I reached court a little early. And that’s when I was enlightened with the fact that it was the last day of my internship – and with such a happy realization at this minute, I told my brain not to be a dum-dum, at least not today!

As I met Advocate Deep in his chamber, he asked me if I was prepared. He then told me that Junior Advocate Harman was on leave, and he won’t be assisting me with the case.

So with the little change in plans, it was not Harman Sir who would help me if I stumble, but it would be Advocate Deep now. I’m not sure why, but my stress level should have elevated at that particular moment because you know, I was now going with a senior lawyer, but it instead alleviated.

We were now moving towards the Court Room No. 5, where the arguments were supposed to happen. Fun fact, u asked. Let me tell you, the environment here in the Lower Courts is quite different from that of High Courts and the Supreme Courts. Everyone knows everyone. Lawyers and judges are well acquainted with each other. It is a little less formal and yet no compromise on the courtroom ethics.

It was now time for Judge to come; everyone stood up, and so did I. Announcements were made to call the defense lawyers of this case. We waited for a while, and no one from the other side made an entry to the court. There was another call for them, and yet no one appeared. A few minutes after, Advocate Deep was called by the Judge himself. I picked up the case files from the table and accompanied him along.

The Judge looked at me and said: “Ah, new champ!”. He seemed to be very humble.

I swiftly responded, “Soon to be, I’m only an intern, studying 4th year of law.”

“Right. So, what have you learned so far?” the Judge questioned.

Even before I could say anything, Advocate Deep interjected the conversation and said, “Sir, she prepared the argument for the case today, but the other party is yet not here.”

As this was being said, the Judge looked me in the eye and told me, since the defense lawyers were not there, why don’t I give him a quick case brief.

Wh..what did just happen? – Again, my troubled mind.

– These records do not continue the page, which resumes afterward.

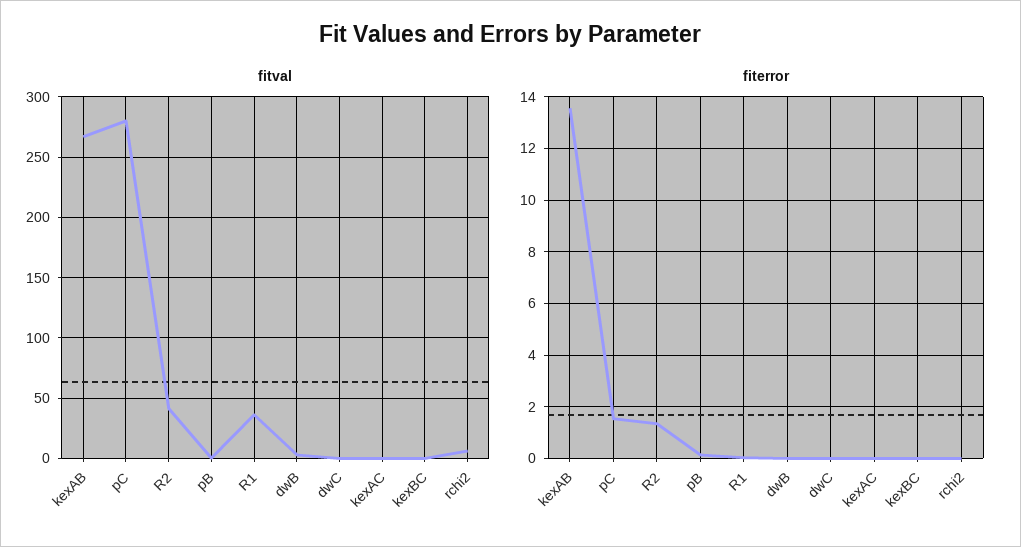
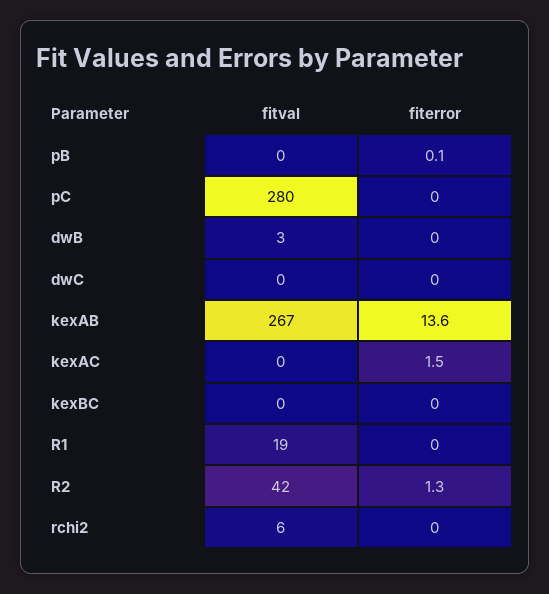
  {
    "fitval": {
      "kexAB": 267,
      "pC": 280,
      "R2": 42,
      "pB": 0,
-     "R1": 35,
+     "R1": 19,
      "dwB": 3,
      "dwC": 0,
      "kexAC": 0,
      "kexBC": 0,
      "rchi2": 6
    },
    "fiterror": {
      "kexAB": 13.6,
-     "pC": 1.5,
+     "pC": 0,
      "R2": 1.3,
      "pB": 0.1,
      "R1": 0,
      "dwB": 0,
      "dwC": 0,
-     "kexAC": 0,
+     "kexAC": 1.5,
      "kexBC": 0,
      "rchi2": 0
    }
  }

“Sure,” I replied with a quivering voice. And opened the case file I was carrying along with me. Ironic it was, I sat and prepared this case for all night long, yet I was blank about initiating the brief. I gathered all the courage, braced myself up, and when I looked up at the Judge to speak, a smirk flickered at the corner of his mouth as he watched me struggle.

Despite everything, I started speaking. The courtroom had fallen silent now. I had to speak because I had only a little time for self – doubt or fear. I made direct eye contact with the Judge to sound more confident while speaking. Once I had finished the briefing, the Judge asked me a few case-related questions, and I answered it all except one where Deep Sir was there to help me.

After it was all done, he smiled and said, “well done.”

Only then we were informed that the defense took the further date and the arguments were postponed. Was I happy? Eeh, I had these mixed feelings after listening to this as what I had learned that day can be taught in no law schools but yourself.